▶ Prompt
Put every line of all the rows below into a JSON list of strings, one string per line, skipping the blank lines.

▶ Material provided
_ _ _ _
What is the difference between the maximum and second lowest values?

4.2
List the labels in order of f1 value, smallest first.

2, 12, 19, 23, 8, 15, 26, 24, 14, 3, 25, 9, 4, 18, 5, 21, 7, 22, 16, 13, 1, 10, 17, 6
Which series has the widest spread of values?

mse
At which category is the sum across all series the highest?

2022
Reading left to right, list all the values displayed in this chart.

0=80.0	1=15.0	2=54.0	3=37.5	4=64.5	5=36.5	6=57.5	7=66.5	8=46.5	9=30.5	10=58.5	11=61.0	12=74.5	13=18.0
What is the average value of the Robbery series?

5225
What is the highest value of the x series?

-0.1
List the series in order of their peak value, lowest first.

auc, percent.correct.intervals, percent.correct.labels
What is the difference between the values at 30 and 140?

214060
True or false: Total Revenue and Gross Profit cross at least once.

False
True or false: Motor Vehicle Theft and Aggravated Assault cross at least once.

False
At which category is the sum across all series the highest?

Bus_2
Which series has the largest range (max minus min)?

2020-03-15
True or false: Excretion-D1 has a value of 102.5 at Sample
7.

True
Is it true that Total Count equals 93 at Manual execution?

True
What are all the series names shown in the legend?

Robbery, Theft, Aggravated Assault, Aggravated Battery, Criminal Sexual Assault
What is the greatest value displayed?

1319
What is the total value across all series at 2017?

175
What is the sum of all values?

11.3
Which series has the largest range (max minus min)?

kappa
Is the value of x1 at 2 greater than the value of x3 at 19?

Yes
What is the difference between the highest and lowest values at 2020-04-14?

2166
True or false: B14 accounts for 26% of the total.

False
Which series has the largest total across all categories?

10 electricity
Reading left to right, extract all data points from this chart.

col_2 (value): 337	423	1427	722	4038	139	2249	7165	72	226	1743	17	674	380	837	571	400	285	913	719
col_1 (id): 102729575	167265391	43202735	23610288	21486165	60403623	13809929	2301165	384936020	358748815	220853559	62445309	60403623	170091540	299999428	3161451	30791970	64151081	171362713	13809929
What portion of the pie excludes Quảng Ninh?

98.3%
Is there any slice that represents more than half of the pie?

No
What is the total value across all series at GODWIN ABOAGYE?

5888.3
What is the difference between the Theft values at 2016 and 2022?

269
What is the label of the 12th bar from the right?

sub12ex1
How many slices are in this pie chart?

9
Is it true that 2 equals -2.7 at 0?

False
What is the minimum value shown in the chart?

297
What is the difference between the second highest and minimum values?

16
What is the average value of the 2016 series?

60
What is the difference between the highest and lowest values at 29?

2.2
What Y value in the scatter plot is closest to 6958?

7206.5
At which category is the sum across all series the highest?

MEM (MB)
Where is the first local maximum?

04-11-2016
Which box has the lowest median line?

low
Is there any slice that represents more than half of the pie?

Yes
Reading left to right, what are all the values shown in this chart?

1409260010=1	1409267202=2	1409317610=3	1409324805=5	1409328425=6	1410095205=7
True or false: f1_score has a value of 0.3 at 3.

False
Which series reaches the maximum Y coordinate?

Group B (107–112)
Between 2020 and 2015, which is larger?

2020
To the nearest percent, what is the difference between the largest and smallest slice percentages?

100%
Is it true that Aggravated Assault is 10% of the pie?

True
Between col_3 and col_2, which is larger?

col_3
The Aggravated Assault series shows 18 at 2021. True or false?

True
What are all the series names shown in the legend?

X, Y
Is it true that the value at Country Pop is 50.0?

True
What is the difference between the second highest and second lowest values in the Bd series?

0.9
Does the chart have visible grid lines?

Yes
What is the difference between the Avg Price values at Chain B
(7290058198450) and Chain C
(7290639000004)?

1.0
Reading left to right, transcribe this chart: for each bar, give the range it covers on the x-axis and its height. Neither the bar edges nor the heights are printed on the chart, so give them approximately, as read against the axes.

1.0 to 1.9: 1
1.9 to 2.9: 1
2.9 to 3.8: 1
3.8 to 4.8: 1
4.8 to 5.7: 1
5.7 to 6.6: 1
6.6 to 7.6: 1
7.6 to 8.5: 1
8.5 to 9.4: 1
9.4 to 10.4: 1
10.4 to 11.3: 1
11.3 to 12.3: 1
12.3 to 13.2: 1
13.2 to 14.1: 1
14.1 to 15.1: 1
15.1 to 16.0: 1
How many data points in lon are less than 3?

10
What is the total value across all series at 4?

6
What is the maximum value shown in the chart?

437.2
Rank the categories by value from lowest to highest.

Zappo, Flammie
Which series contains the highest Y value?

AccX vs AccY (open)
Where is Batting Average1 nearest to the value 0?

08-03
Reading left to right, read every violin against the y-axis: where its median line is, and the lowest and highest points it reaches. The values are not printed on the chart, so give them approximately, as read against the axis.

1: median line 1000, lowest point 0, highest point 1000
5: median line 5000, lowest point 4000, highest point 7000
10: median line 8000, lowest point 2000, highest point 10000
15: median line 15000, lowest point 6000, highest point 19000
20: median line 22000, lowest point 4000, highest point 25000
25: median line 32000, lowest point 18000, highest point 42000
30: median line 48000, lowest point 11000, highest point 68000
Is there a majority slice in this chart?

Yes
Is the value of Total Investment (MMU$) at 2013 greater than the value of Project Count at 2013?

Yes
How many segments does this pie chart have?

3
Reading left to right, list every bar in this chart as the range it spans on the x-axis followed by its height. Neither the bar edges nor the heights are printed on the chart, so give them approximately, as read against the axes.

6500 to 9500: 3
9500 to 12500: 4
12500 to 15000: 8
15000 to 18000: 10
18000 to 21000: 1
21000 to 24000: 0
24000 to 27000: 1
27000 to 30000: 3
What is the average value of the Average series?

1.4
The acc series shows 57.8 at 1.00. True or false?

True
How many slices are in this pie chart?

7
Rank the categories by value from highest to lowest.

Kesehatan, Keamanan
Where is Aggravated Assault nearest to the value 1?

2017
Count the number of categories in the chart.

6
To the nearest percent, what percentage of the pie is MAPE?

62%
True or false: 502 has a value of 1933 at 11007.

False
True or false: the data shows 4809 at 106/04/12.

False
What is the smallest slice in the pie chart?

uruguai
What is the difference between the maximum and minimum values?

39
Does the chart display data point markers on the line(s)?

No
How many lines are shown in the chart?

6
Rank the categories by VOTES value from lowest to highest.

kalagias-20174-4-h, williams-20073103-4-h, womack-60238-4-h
_ _ _ _
▶ Answer space
[
  "What is the difference between the maximum and second lowest values?",
  "4.2",
  "List the labels in order of f1 value, smallest first.",
  "2, 12, 19, 23, 8, 15, 26, 24, 14, 3, 25, 9, 4, 18, 5, 21, 7, 22, 16, 13, 1, 10, 17, 6",
  "Which series has the widest spread of values?",
  "mse",
  "At which category is the sum across all series the highest?",
  "2022",
  "Reading left to right, list all the values displayed in this chart.",
  "0=80.0\t1=15.0\t2=54.0\t3=37.5\t4=64.5\t5=36.5\t6=57.5\t7=66.5\t8=46.5\t9=30.5\t10=58.5\t11=61.0\t12=74.5\t13=18.0",
  "What is the average value of the Robbery series?",
  "5225",
  "What is the highest value of the x series?",
  "-0.1",
  "List the series in order of their peak value, lowest first.",
  "auc, percent.correct.intervals, percent.correct.labels",
  "What is the difference between the values at 30 and 140?",
  "214060",
  "True or false: Total Revenue and Gross Profit cross at least once.",
  "False",
  "True or false: Motor Vehicle Theft and Aggravated Assault cross at least once.",
  "False",
  "At which category is the sum across all series the highest?",
  "Bus_2",
  "Which series has the largest range (max minus min)?",
  "2020-03-15",
  "True or false: Excretion-D1 has a value of 102.5 at Sample",
  "7.",
  "True",
  "Is it true that Total Count equals 93 at Manual execution?",
  "True",
  "What are all the series names shown in the legend?",
  "Robbery, Theft, Aggravated Assault, Aggravated Battery, Criminal Sexual Assault",
  "What is the greatest value displayed?",
  "1319",
  "What is the total value across all series at 2017?",
  "175",
  "What is the sum of all values?",
  "11.3",
  "Which series has the largest range (max minus min)?",
  "kappa",
  "Is the value of x1 at 2 greater than the value of x3 at 19?",
  "Yes",
  "What is the difference between the highest and lowest values at 2020-04-14?",
  "2166",
  "True or false: B14 accounts for 26% of the total.",
  "False",
  "Which series has the largest total across all categories?",
  "10 electricity",
  "Reading left to right, extract all data points from this chart.",
  "col_2 (value): 337\t423\t1427\t722\t4038\t139\t2249\t7165\t72\t226\t1743\t17\t674\t380\t837\t571\t400\t285\t913\t719",
  "col_1 (id): 102729575\t167265391\t43202735\t23610288\t21486165\t60403623\t13809929\t2301165\t384936020\t358748815\t220853559\t62445309\t60403623\t170091540\t299999428\t3161451\t30791970\t64151081\t171362713\t13809929",
  "What portion of the pie excludes Quảng Ninh?",
  "98.3%",
  "Is there any slice that represents more than half of the pie?",
  "No",
  "What is the total value across all series at GODWIN ABOAGYE?",
  "5888.3",
  "What is the difference between the Theft values at 2016 and 2022?",
  "269",
  "What is the label of the 12th bar from the right?",
  "sub12ex1",
  "How many slices are in this pie chart?",
  "9",
  "Is it true that 2 equals -2.7 at 0?",
  "False",
  "What is the minimum value shown in the chart?",
  "297",
  "What is the difference between the second highest and minimum values?",
  "16",
  "What is the average value of the 2016 series?",
  "60",
  "What is the difference between the highest and lowest values at 29?",
  "2.2",
  "What Y value in the scatter plot is closest to 6958?",
  "7206.5",
  "At which category is the sum across all series the highest?",
  "MEM (MB)",
  "Where is the first local maximum?",
  "04-11-2016",
  "Which box has the lowest median line?",
  "low",
  "Is there any slice that represents more than half of the pie?",
  "Yes",
  "Reading left to right, what are all the values shown in this chart?",
  "1409260010=1\t1409267202=2\t1409317610=3\t1409324805=5\t1409328425=6\t1410095205=7",
  "True or false: f1_score has a value of 0.3 at 3.",
  "False",
  "Which series reaches the maximum Y coordinate?",
  "Group B (107–112)",
  "Between 2020 and 2015, which is larger?",
  "2020",
  "To the nearest percent, what is the difference between the largest and smallest slice percentages?",
  "100%",
  "Is it true that Aggravated Assault is 10% of the pie?",
  "True",
  "Between col_3 and col_2, which is larger?",
  "col_3",
  "The Aggravated Assault series shows 18 at 2021. True or false?",
  "True",
  "What are all the series names shown in the legend?",
  "X, Y",
  "Is it true that the value at Country Pop is 50.0?",
  "True",
  "What is the difference between the second highest and second lowest values in the Bd series?",
  "0.9",
  "Does the chart have visible grid lines?",
  "Yes",
  "What is the difference between the Avg Price values at Chain B",
  "(7290058198450) and Chain C",
  "(7290639000004)?",
  "1.0",
  "Reading left to right, transcribe this chart: for each bar, give the range it covers on the x-axis and its height. Neither the bar edges nor the heights are printed on the chart, so give them approximately, as read against the axes.",
  "1.0 to 1.9: 1",
  "1.9 to 2.9: 1",
  "2.9 to 3.8: 1",
  "3.8 to 4.8: 1",
  "4.8 to 5.7: 1",
  "5.7 to 6.6: 1",
  "6.6 to 7.6: 1",
  "7.6 to 8.5: 1",
  "8.5 to 9.4: 1",
  "9.4 to 10.4: 1",
  "10.4 to 11.3: 1",
  "11.3 to 12.3: 1",
  "12.3 to 13.2: 1",
  "13.2 to 14.1: 1",
  "14.1 to 15.1: 1",
  "15.1 to 16.0: 1",
  "How many data points in lon are less than 3?",
  "10",
  "What is the total value across all series at 4?",
  "6",
  "What is the maximum value shown in the chart?",
  "437.2",
  "Rank the categories by value from lowest to highest.",
  "Zappo, Flammie",
  "Which series contains the highest Y value?",
  "AccX vs AccY (open)",
  "Where is Batting Average1 nearest to the value 0?",
  "08-03",
  "Reading left to right, read every violin against the y-axis: where its median line is, and the lowest and highest points it reaches. The values are not printed on the chart, so give them approximately, as read against the axis.",
  "1: median line 1000, lowest point 0, highest point 1000",
  "5: median line 5000, lowest point 4000, highest point 7000",
  "10: median line 8000, lowest point 2000, highest point 10000",
  "15: median line 15000, lowest point 6000, highest point 19000",
  "20: median line 22000, lowest point 4000, highest point 25000",
  "25: median line 32000, lowest point 18000, highest point 42000",
  "30: median line 48000, lowest point 11000, highest point 68000",
  "Is there a majority slice in this chart?",
  "Yes",
  "Is the value of Total Investment (MMU$) at 2013 greater than the value of Project Count at 2013?",
  "Yes",
  "How many segments does this pie chart have?",
  "3",
  "Reading left to right, list every bar in this chart as the range it spans on the x-axis followed by its height. Neither the bar edges nor the heights are printed on the chart, so give them approximately, as read against the axes.",
  "6500 to 9500: 3",
  "9500 to 12500: 4",
  "12500 to 15000: 8",
  "15000 to 18000: 10",
  "18000 to 21000: 1",
  "21000 to 24000: 0",
  "24000 to 27000: 1",
  "27000 to 30000: 3",
  "What is the average value of the Average series?",
  "1.4",
  "The acc series shows 57.8 at 1.00. True or false?",
  "True",
  "How many slices are in this pie chart?",
  "7",
  "Rank the categories by value from highest to lowest.",
  "Kesehatan, Keamanan",
  "Where is Aggravated Assault nearest to the value 1?",
  "2017",
  "Count the number of categories in the chart.",
  "6",
  "To the nearest percent, what percentage of the pie is MAPE?",
  "62%",
  "True or false: 502 has a value of 1933 at 11007.",
  "False",
  "True or false: the data shows 4809 at 106/04/12.",
  "False",
  "What is the smallest slice in the pie chart?",
  "uruguai",
  "What is the difference between the maximum and minimum values?",
  "39",
  "Does the chart display data point markers on the line(s)?",
  "No",
  "How many lines are shown in the chart?",
  "6",
  "Rank the categories by VOTES value from lowest to highest.",
  "kalagias-20174-4-h, williams-20073103-4-h, womack-60238-4-h"
]